L’établissement d’une zone refuge pour les terroristes au Sahel menace la sécurité de toute l’Afrique du Nord mais aussi de l’Europe et des États-Unis, dont les ressortissants et les intérêts sont les cibles privilégiées des terroristes. Dès lors, comme le souligne le représentant du général William E. Ward, chef du commandement militaire américain pour l’Afrique (Africom) « une approche globale face au terrorisme est indispensable au Maghreb »4. À cet égard, la décision annoncée en juillet 2009 par l’Algérie, la Libye et le Mali d’associer leurs moyens militaires et de renseignement pour combattre le terrorisme dans la bande sahélo-saharienne doit être saluée ; elle s’inscrit dans une volonté de travail de fond sur le long terme, permettant d’asseoir les bases d’une sécurité durable dans la région5.
1.2. Les développements de la criminalité : facteur de déstabilisation et impact sociétal
Le crime organisé au Maghreb prend la forme classique de différents trafics, comme celui de la drogue ou de la contrebande de cigarettes. Au Maroc, la culture du cannabis produit un revenu de 200 millions de dollars par an pour les paysans et génère un bénéfice de 12 milliards de dollars pour les trafiquants. La « Stratégie nationale de lutte antidrogue » mise en œuvre par le royaume depuis 2005 produit des résultats encourageants, comme le note l’Organe international de contrôle des stupéfiants des Nations Unies (INCB) qui souligne dans son dernier rapport que « la superficie totale des cultures de cannabis a été réduite de 55 % et ramenée de 134 000 hectares en 2003 à 60 000 hectares en 2008 »6. Cependant la culture du cannabis reste encore une activité économique importante de la région du Rif, une des plus pauvres du pays, et les efforts de développement des cultures alternatives doivent être poursuivis. L’Algérie en est quant à elle devenue le relais d’acheminement vers la Tunisie et la Libye, puis vers l’Europe.

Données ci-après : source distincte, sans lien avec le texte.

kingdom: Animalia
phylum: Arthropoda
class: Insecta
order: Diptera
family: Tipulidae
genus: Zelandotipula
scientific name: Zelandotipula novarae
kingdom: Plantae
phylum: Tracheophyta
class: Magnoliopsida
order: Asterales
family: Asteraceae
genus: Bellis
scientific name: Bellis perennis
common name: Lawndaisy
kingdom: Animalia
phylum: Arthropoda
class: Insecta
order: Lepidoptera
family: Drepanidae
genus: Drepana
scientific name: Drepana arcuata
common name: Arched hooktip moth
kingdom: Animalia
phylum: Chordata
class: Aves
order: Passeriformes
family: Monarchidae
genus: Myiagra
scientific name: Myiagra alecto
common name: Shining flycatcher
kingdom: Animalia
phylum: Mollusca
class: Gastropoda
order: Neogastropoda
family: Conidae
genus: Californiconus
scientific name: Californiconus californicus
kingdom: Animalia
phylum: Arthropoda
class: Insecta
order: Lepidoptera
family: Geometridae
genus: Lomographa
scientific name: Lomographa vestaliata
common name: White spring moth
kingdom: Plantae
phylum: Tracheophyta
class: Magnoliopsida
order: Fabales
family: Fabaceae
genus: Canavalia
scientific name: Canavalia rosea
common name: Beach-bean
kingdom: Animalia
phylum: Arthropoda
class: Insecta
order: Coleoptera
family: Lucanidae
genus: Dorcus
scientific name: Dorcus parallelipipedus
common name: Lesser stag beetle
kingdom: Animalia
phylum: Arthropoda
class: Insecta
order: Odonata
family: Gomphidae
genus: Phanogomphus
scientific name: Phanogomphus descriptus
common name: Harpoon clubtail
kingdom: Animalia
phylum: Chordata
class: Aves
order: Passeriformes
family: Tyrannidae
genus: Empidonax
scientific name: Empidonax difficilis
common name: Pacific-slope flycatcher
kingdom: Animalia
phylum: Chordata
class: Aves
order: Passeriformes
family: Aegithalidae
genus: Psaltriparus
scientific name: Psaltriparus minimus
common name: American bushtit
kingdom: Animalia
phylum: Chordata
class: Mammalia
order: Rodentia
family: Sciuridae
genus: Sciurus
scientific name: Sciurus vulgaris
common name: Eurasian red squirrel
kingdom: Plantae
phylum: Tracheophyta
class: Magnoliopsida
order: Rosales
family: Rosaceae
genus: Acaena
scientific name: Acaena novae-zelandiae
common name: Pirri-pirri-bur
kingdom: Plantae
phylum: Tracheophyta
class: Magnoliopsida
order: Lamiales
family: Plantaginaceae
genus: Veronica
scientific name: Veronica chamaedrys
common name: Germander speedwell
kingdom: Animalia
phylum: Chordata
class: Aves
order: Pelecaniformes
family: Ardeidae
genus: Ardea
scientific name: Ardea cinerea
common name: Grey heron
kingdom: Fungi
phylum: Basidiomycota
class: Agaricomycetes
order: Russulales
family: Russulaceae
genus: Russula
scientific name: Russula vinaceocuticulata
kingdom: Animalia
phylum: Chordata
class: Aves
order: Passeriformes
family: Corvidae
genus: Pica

Par ailleurs, le Maghreb tend à devenir une plaque tournante d’autres trafics : plusieurs observateurs notent le développement dans les espaces les plus désertiques et les moins contrôlés, d’une « route africaine » de la cocaïne écoulée en Europe, facilité par le degré encore élevé de corruption, la porosité des frontières, l’absence de formation des polices locales et des systèmes judiciaires inadaptés. Interpol estime ainsi qu’environ 50 tonnes de cocaïne – d’une valeur de 1,8 milliards de dollars – circulent chaque année en Afrique de l’Ouest7. Ces drogues en provenance d’Amérique du sud arrivent par les ports d’Afrique de l’Ouest, traversent le Nigeria, la Guinée et le Sénégal, pour gagner ensuite le Maghreb puis l’Europe. Or, la circulation des drogues n’est pas sans conséquences pour les populations locales : de pays de transits, les États de la région sont peu à peu devenu également consommateurs avec tout le potentiel déstabilisateur que cela implique. Moins connus sont les effets dévastateurs de la culture du cannabis sur l’écosystème des pays producteurs. À terme, les destructions qu’elle engendre (déforestation, pollution par les pesticides, etc.), et l’absence de réussite des projets de cultures alternatives risquent de produire une migration massive des populations de régions comme le Rif8.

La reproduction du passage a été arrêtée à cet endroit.